En 1986 una asistente social de la ciudad británica de Nottingham, Emily Watson en uno de sus mejores interpretaciones, celebra reuniones de huérfanos con el fin de ayudar a superar los traumas de estos adultos que no han conocido a sus familias biológicas. Tras la sesión una mujer la aborda en la calle para solicitar su ayuda. En los años 50, siendo aún una niña, la enviaron a Australia en un barco, junto a otros niños, y toda su vida ha querido descubrir quién era su madre y si vive todavía. La protagonista del film le confirma que es imposible que un huérfano británico sea enviado a otro país. Pero una serie de circunstancias la convencerán que no estaba en lo cierto.

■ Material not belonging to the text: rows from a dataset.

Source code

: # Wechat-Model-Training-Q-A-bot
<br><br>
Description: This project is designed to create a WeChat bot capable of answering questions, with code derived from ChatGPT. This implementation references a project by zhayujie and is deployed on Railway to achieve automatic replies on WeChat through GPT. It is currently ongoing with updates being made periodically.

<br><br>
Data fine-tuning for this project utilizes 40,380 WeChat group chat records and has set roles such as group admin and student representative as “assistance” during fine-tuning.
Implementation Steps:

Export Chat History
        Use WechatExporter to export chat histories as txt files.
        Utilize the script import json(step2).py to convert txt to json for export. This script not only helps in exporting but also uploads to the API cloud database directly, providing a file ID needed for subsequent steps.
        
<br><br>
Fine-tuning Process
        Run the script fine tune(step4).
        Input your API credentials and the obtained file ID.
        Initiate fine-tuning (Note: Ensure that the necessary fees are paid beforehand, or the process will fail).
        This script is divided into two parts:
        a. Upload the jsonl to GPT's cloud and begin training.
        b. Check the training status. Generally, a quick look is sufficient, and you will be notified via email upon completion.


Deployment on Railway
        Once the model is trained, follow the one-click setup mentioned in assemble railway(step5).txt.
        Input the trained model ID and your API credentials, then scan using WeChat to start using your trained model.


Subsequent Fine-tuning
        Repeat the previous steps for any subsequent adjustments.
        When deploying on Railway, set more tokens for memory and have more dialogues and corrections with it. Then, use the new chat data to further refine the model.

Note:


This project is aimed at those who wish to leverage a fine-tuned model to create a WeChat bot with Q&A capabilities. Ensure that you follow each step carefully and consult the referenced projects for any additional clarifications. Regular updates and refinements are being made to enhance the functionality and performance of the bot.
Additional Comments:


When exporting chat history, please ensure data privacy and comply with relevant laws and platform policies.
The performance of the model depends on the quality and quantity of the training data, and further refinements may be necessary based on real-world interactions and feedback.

Jim Loach comienza académicamente su primera película. Al principio se encarga de rodar un film correcto y añadir interés a la historia pero en la segunda parte, cuando la asistente social decide ir a Australia para intentar averiguar la verdad, la cámara parece liberarse y el director, mucho más a gusto con el tema y visiblemente emocionado con el retrato de esta odisea moderna, libra una película que acaba por convencer y conmover.

Emily Watson descubre que, desde finales del siglo XIX hasta 1970, los dos gobiernos, el británico y el australiano, habían establecido de mutuo acuerdo una deportación masiva de niños entre los dos países. En algunos casos, demasiados, las madres vivían aún y los servicios sociales, cuando querían recuperar a sus hijos, les informaban que estaban con otras familias británicas y que era mejor para ellos dejar las cosas así. Apoyado por las interpretaciones de excelentes actores como Hugo Weaving o David Wenham, los testimonios de estas historias son impresionantes.

Basado en el libro de la protagonista de esta historia real, Margaret Humphreys, el director acaba su film con algunas de las escasas imágenes de archivo de la época y detalla los datos de esta escalofriante acción. No fueron unas decenas de casos sino 130.000 niños enviados a 15.000 km de su país con el visto bueno de su gobierno. Desde 1986, cuando gracias a la labor de Margaret Humphreys, se descubre la verdad, ambos gobiernos han tardado 23 años en reconocer los hechos. Pero ¿cómo compensar la infancia robada de 130.000 niños? Una película fascinante y un futuro prometedor para Jim Loach. La saga y el buen hacer familiar continua.